4

I have a processed captcha image(Enlarged) look like :
captcha

As you can see, the font-size of the "TEXT" is bit larger than the width of the Noisy Lines.
So I need an algorithm or code to remove the noisy lines from this image.

With the help of Python PIL Library and the chopping algorithm mentioned below I din't get the output image which could be easily read by OCRs.

Here's Python code that I tried :

import PIL.Image
import sys

# python chop.py [chop-factor] [in-file] [out-file]

chop = int(sys.argv[1])
image = PIL.Image.open(sys.argv[2]).convert('1')
width, height = image.size
data = image.load()

# Iterate through the rows.
for y in range(height):
    for x in range(width):

        # Make sure we're on a dark pixel.
        if data[x, y] > 128:
            continue

        # Keep a total of non-white contiguous pixels.
        total = 0

        # Check a sequence ranging from x to image.width.
        for c in range(x, width):

            # If the pixel is dark, add it to the total.
            if data[c, y] < 128:
                total += 1

            # If the pixel is light, stop the sequence.
            else:
                break

        # If the total is less than the chop, replace everything with white.
        if total <= chop:
            for c in range(total):
                data[x + c, y] = 255

        # Skip this sequence we just altered.
        x += total


# Iterate through the columns.
for x in range(width):
    for y in range(height):

        # Make sure we're on a dark pixel.
        if data[x, y] > 128:
            continue

        # Keep a total of non-white contiguous pixels.
        total = 0

        # Check a sequence ranging from y to image.height.
        for c in range(y, height):
            # If the pixel is dark, add it to the total.
            if data[x, c] < 128:
                total += 1

            # If the pixel is light, stop the sequence.
            else:
                break

        # If the total is less than the chop, replace everything with white.
        if total <= chop:
            for c in range(total):
                data[x, y + c] = 255

        # Skip this sequence we just altered.
        y += total

image.save(sys.argv[3])

So, basically I would like to know a better algorithm/code to get rid of the noise and thus able to make the image readable by the OCR (Tesseract or pytesser).

djadmin
  • 1,742
  • 3
  • 19
  • 27

3 Answers3

1

To quickly get rid of most of the lines, you can turn all black pixels with two or less adjacent black pixels white.
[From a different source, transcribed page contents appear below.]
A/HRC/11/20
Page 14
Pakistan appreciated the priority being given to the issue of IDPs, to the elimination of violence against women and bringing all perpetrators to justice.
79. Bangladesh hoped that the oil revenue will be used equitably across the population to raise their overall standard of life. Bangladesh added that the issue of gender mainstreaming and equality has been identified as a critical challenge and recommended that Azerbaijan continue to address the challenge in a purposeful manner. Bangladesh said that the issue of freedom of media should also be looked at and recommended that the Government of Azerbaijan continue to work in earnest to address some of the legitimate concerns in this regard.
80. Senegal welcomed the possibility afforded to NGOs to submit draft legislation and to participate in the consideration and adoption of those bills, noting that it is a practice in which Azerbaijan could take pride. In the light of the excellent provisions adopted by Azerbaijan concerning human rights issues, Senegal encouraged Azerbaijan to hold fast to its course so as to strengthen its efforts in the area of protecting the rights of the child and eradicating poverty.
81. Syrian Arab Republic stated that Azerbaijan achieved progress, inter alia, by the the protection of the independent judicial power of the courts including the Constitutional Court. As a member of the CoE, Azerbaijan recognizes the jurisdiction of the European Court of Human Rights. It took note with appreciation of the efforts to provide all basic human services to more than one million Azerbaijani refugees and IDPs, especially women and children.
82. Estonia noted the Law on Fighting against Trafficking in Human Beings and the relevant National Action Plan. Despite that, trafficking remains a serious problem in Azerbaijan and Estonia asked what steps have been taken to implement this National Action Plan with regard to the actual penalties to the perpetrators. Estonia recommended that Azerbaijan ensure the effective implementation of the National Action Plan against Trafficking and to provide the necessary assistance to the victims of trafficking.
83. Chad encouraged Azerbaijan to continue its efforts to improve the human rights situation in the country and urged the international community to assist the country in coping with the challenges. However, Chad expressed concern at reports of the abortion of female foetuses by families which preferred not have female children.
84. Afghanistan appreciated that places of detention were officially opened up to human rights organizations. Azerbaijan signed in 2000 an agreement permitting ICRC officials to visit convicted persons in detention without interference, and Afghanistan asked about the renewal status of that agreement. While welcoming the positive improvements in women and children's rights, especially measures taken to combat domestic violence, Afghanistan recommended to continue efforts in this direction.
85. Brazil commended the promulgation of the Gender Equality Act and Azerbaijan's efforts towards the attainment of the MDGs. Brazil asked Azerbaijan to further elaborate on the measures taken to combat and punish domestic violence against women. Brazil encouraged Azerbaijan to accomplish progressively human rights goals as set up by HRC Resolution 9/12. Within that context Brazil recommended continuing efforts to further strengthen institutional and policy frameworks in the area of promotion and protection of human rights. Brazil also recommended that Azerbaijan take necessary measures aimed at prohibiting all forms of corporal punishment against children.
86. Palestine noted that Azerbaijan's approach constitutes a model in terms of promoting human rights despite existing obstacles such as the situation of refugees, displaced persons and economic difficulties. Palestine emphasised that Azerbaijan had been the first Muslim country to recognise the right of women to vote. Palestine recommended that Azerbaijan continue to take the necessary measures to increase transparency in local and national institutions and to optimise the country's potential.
That should fix the stray lines. Then, when you have a lot of "blocks" you can remove the smaller ones.

This is assuming the sample image has been enlarged, and the lines are only one pixel wide.

DXsmiley
  • 529
  • 5
  • 17
0

You could use your own dilate and erode functions, wich will remove the smallest lines. A nice implementation can be found here.

Bartlomiej Lewandowski
  • 10,771
  • 14
  • 44
  • 75
0

I personally use dilate and erode as stated above but combine that with some basic statistics for width and height, try to find outliers and eliminate those lines as needed. After that, a filter which takes the minimum value of a kernel and turns the central pixel that color in a temporary image (iterating down the old image) before using the temporary image as the original should work. In pillow/PIL the minimum based task is accomplished with img.filter(ImageFilter.MINFILTER).

IF that is not enough, it should produce an identifiable set for which OpenCV's contours and minimum bounding rotated box can be used to rotate a letter for comparison (I reccomend Tesseract or a commercial OCR at this point since they have a ton of fonts and extra features like clustering and cleanup).

Andrew Scott Evans
  • 1,003
  • 12
  • 26